The Soviet Union deciphered a coded telegram from the Foreign Ministry to the Japanese ambassador in Germany expressing Japan's intention to go to war with the United States, according to declassified documents of the NKVD, the forerunner of the KGB, made available Monday.

The documents represent the first hard evidence that the Soviet Union succeeded in deciphering Japan's coded messages before the launch of the Pacific War in December 1941. It was already known the United States succeeded in deciphering the messages.

The latest finding shows that Japan went to war unaware that both the Soviet Union and the United States knew of its intention to launch hostilities beforehand.

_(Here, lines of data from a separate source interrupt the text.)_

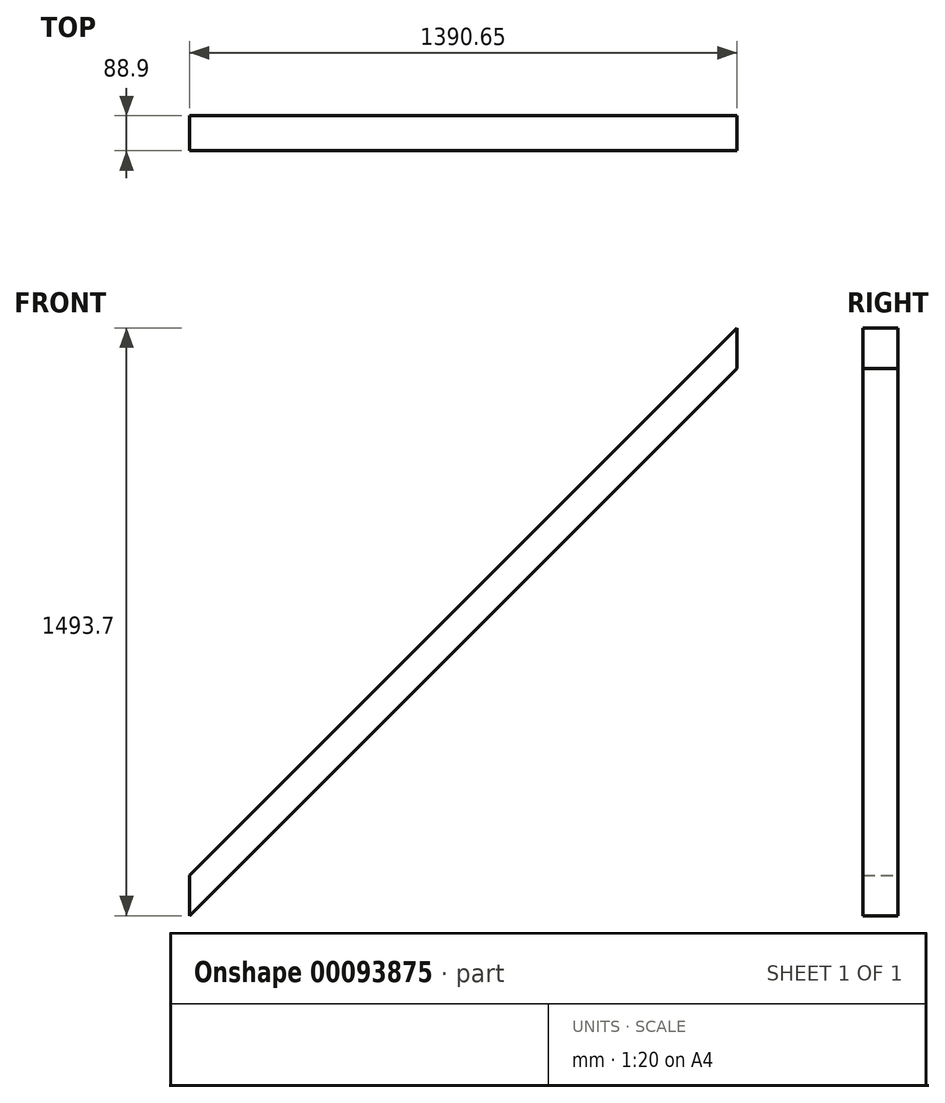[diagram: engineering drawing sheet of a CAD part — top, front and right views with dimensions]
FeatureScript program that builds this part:
annotation { "Feature Type Name" : "Feature", "Feature Type Description" : "" }
export const myFeature = defineFeature(function(context is Context, id is Id, definition is map)
    precondition{}
    {
        {
            var Q0;
            Q0=qCreatedBy(makeId("Front.planeOp"),FACE);
            var sketch = newSketch(context, id + "F0", { "sketchPlane" : qUnion([Q0])});
            skLineSegment(sketch, "E0", {"start": v(0, 0) * mm, "end": v(0, 103.05) * mm});
            skLineSegment(sketch, "E1", {"start": v(0, 103.05) * mm, "end": v(-1390.65, -1287.6) * mm});
            skLineSegment(sketch, "E2", {"start": v(-1390.65, -1287.6) * mm, "end": v(-1390.65, -1390.65) * mm});
            skLineSegment(sketch, "E3", {"start": v(-1390.65, -1390.65) * mm, "end": v(0, 0) * mm});
            skSolve(sketch);
        }
        {
            var Q0;
            Q0 = qSketchRegion(id + "F0", true);
            extrude(context, id + "F1", {"entities" : qUnion([Q0]), "depth" : 88.9 * mm, "offsetDistance" : 25.4 * mm});
        }
    });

According to the documents, the NKVD deciphered a confidential telegram sent by the Foreign Ministry to Ambassador Hiroshi Oshima in Berlin after Nov. 20, 1941.

In the telegram, the ministry instructed Oshima to explain secretly to Adolf Hitler and Foreign Minister Joachim von Ribbentrop that Japan-U.S. negotiations were in a stalemate and that Japan might go to war against Britain and the United States much earlier than it had expected.

The United States deciphered the telegram Dec. 1, 1941, a week before Japan's attack on Pearl Harbor, but the Soviet Union might have had decoded it before Washington because one of the declassified documents was dated Nov. 27.

The information contained in the telegram is believed to have been extremely valuable to the Soviet Union, which was already at war with Germany and wanted to avoid confronting Germany and Japan at the same time. The telegram instructed Oshima to convey to Hitler Japan's intention to deploy its forces mainly in Southeast Asia and the Pacific.